Marvel’s newest Epic Collection is out this week, featuring Daredevil and Black Widow’s move to San Francisco. You don’t typically make a locale change such a big deal, but writer Gerry Conway and artist Gene Colan emphatically remind readers many times per issue during this run that the hills are roller coasters and the Golden Gate ain’t anything special. It’s just a bridge. Also collected here is an Avengers team up with the heroes facing off against Magneto and some of the most ’70s comics you’ll ever read.
Reprinting Daredevil #87-100 and Avengers #111, this collection features comics originally published from May 1972 to January 1974. This collection certainly shows its age — Black Widow is straight out of a soap opera cliche, always rushing to cry, and Daredevil somewhat chauvinistically talks at her. Aside from this, you’ll note the clothing of the time on bystanders too. There’s also the fact that Magneto is a wildly evil villain who, in this story, makes his daughter dance for him.
What we have here, aside from Daredevil reflecting on the San Francisco area left and right, is a superhero beat-’em-up with an ongoing mystery revolving around a secret Black Widow can’t seem to tell anyone. One can see the soap opera style, will-they-or-won’t-they vibe between Daredevil and Black Widow as each plays cat-and-mouse out of costume while literally catching each other from falling in costume. The romance never reaches past Daredevil getting frustrated and Black Widow being coy, but Colan certainly makes you believe there’s a chemistry in the way they touch and move.
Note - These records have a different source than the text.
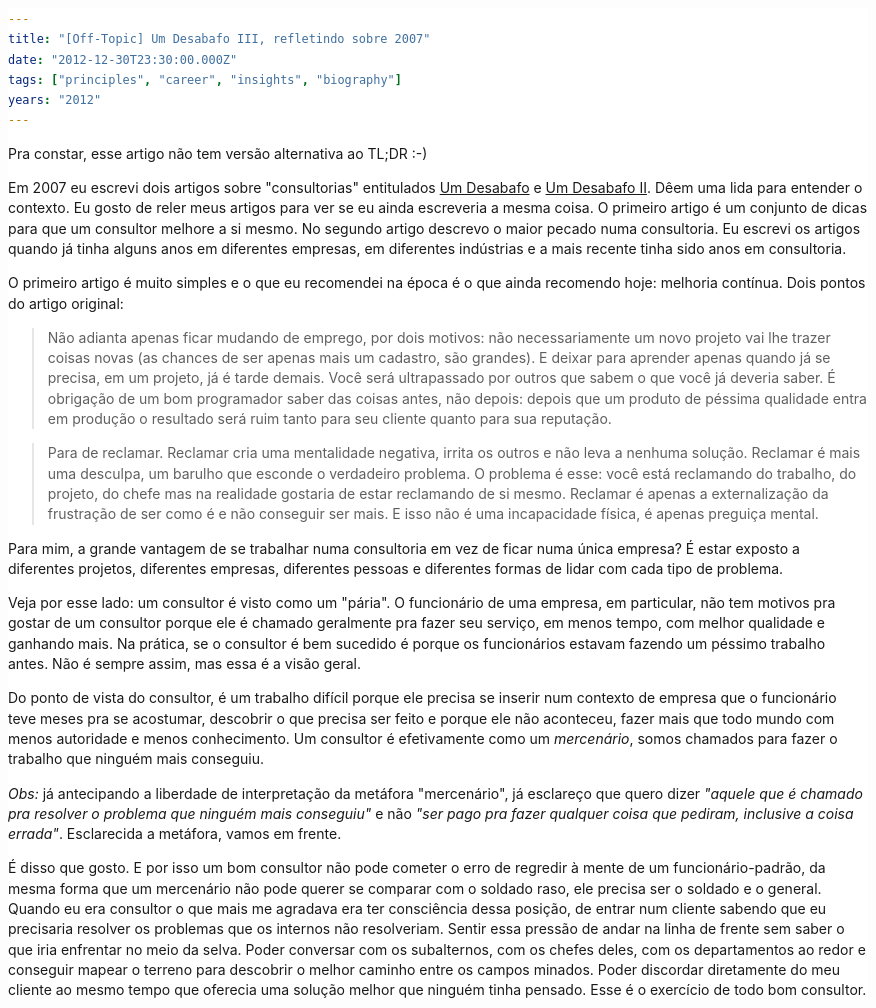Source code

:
 ```yaml
---
title: "[Off-Topic] Um Desabafo III, refletindo sobre 2007"
date: "2012-12-30T23:30:00.000Z"
tags: ["principles", "career", "insights", "biography"]
years: "2012"
---
```


<p></p>
<p>Pra constar, esse artigo não tem versão alternativa ao TL;DR :-)</p>
<p>Em 2007 eu escrevi dois artigos sobre "consultorias" entitulados <a href="http://www.akitaonrails.com/2007/03/14/off-topic-um-desabafo#.UOBhiqX6Qco">Um Desabafo</a> e <a href="http://www.akitaonrails.com/2007/06/19/um-desabafo-parte-ii#.UOBhiqX6Qco">Um Desabafo II</a>. Dêem uma lida para entender o contexto. Eu gosto de reler meus artigos para ver se eu ainda escreveria a mesma coisa. O primeiro artigo é um conjunto de dicas para que um consultor melhore a si mesmo. No segundo artigo descrevo o maior pecado numa consultoria. Eu escrevi os artigos quando já tinha alguns anos em diferentes empresas, em diferentes indústrias e a mais recente tinha sido anos em consultoria.</p>
<p></p>
<p></p>
<p>O primeiro artigo é muito simples e o que eu recomendei na época é o que ainda recomendo hoje: melhoria contínua. Dois pontos do artigo original:</p>
<blockquote>
  Não adianta apenas ficar mudando de emprego, por dois motivos: não necessariamente um novo projeto vai lhe trazer coisas novas (as chances de ser apenas mais um cadastro, são grandes). E deixar para aprender apenas quando já se precisa, em um projeto, já é tarde demais. Você será ultrapassado por outros que sabem o que você já deveria saber. É obrigação de um bom programador saber das coisas antes, não depois: depois que um produto de péssima qualidade entra em produção o resultado será ruim tanto para seu cliente quanto para sua reputação.
</blockquote>
<blockquote>
  Para de reclamar. Reclamar cria uma mentalidade negativa, irrita os outros e não leva a nenhuma solução. Reclamar é mais uma desculpa, um barulho que esconde o verdadeiro problema. O problema é esse: você está reclamando do trabalho, do projeto, do chefe mas na realidade gostaria de estar reclamando de si mesmo. Reclamar é apenas a externalização da frustração de ser como é e não conseguir ser mais. E isso não é uma incapacidade física, é apenas preguiça mental.
</blockquote>
<p>Para mim, a grande vantagem de se trabalhar numa consultoria em vez de ficar numa única empresa? É estar exposto a diferentes projetos, diferentes empresas, diferentes pessoas e diferentes formas de lidar com cada tipo de problema.</p>
<p>Veja por esse lado: um consultor é visto como um "pária". O funcionário de uma empresa, em particular, não tem motivos pra gostar de um consultor porque ele é chamado geralmente pra fazer seu serviço, em menos tempo, com melhor qualidade e ganhando mais. Na prática, se o consultor é bem sucedido é porque os funcionários estavam fazendo um péssimo trabalho antes. Não é sempre assim, mas essa é a visão geral.</p>
<p>Do ponto de vista do consultor, é um trabalho difícil porque ele precisa se inserir num contexto de empresa que o funcionário teve meses pra se acostumar, descobrir o que precisa ser feito e porque ele não aconteceu, fazer mais que todo mundo com menos autoridade e menos conhecimento. Um consultor é efetivamente como um <em>mercenário</em>, somos chamados para fazer o trabalho que ninguém mais conseguiu.</p>
<p><em>Obs:</em> já antecipando a liberdade de interpretação da metáfora "mercenário", já esclareço que quero dizer <em>"aquele que é chamado pra resolver o problema que ninguém mais conseguiu"</em> e não <em>"ser pago pra fazer qualquer coisa que pediram, inclusive a coisa errada"</em>. Esclarecida a metáfora, vamos em frente.</p>
<p>É disso que gosto. E por isso um bom consultor não pode cometer o erro de regredir à mente de um funcionário-padrão, da mesma forma que um mercenário não pode querer se comparar com o soldado raso, ele precisa ser o soldado e o general. Quando eu era consultor o que mais me agradava era ter consciência dessa posição, de entrar num cliente sabendo que eu precisaria resolver os problemas que os internos não resolveriam. Sentir essa pressão de andar na linha de frente sem saber o que iria enfrentar no meio da selva. Poder conversar com os subalternos, com os chefes deles, com os departamentos ao redor e conseguir mapear o terreno para descobrir o melhor caminho entre os campos minados. Poder discordar diretamente do meu cliente ao mesmo tempo que oferecia uma solução melhor que ninguém tinha pensado. Esse é o exercício de todo bom consultor.</p>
If you’re looking for supervillains, there are a few familiar and unfamiliar faces here. Electro is the main antagonist at the start of the collection. Just his luck, he moves to San Francisco the same day as Daredevil! Other familiar villains are Stilt-Man, Kraven, and Man-Bull with rather unknown baddies like The Dark Messiah and the Indestructible Man popping up for multi-issue attacks. The villain gracing the cover, Mr. Fear, is also an otherwise underused villain who rears his head. It’s an eclectic mix of villains shaking things up and never going for the wider known name simply to prop up sales. Spider-Man pops up for a single issue near the end, but with the new locale, it makes for a different experience.
It’s funny to see Hawkeye show up and both Daredevil and Black Widow incredibly frustrated at the mere sight of him. He acts as the agent of information to move things along in Avengers #111 crossover. A big deal at the time, seeing Daredevil work with the Avengers and the X-Men is quite fun. Written by Steve Englehart and drawn by Don Heck, both make sure to show off Daredevil’s abilities and how they might function with the team, too.
When compared to other Epic Collections like Root of Evil and Dead Man’s Hand, this is by far a much more pleasing read. That might be because instead of shaking up Daredevil the man, they shook up the location in which he fought crime, making it feel new yet not straying from what worked at the time. Like most Epic Collections, the reading experience is more about discovering what Marvel creators were trying at the time and seeing how these stories influenced the future.
Daredevil Epic Collection: Going Out West is an interesting read since it’s like a time capsule from the ’70s. It shows its age for better or worse, but overall the work by Conway and Colan is a good melodrama with plenty of solid art and an exploration of the Man Without Fear in a fish-out-of-water story.